TASK GOAL:
Copy the listing below word for word, leaving out the pictures.

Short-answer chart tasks
+===+

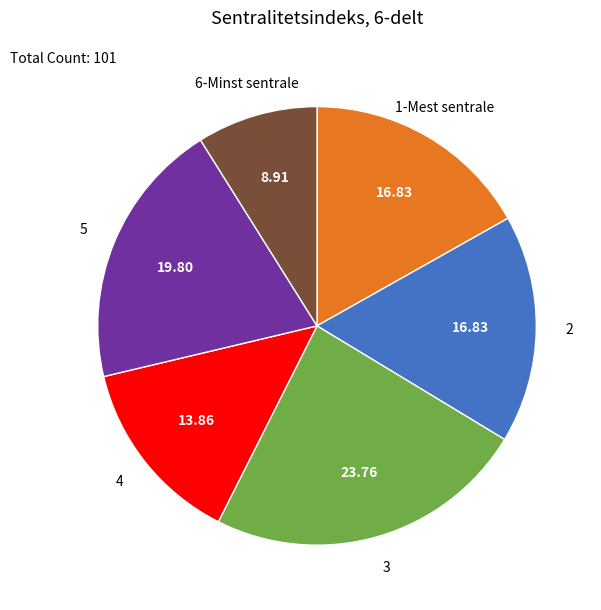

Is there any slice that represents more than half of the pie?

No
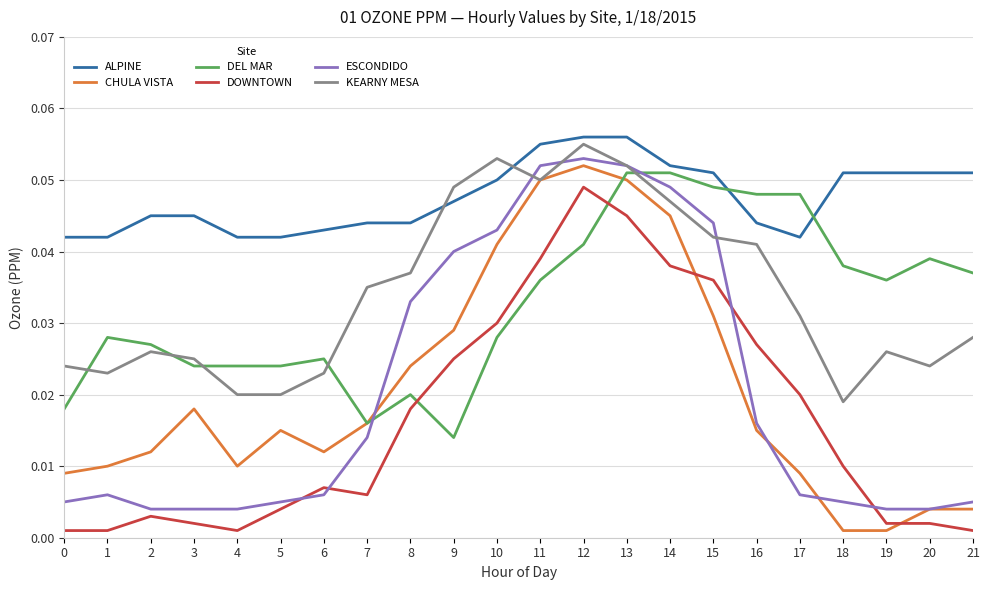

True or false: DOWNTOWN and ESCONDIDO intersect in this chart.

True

+===+

SOLVED PROBLEM:
Is there any slice that represents more than half of the pie?

No

True or false: DOWNTOWN and ESCONDIDO intersect in this chart.

True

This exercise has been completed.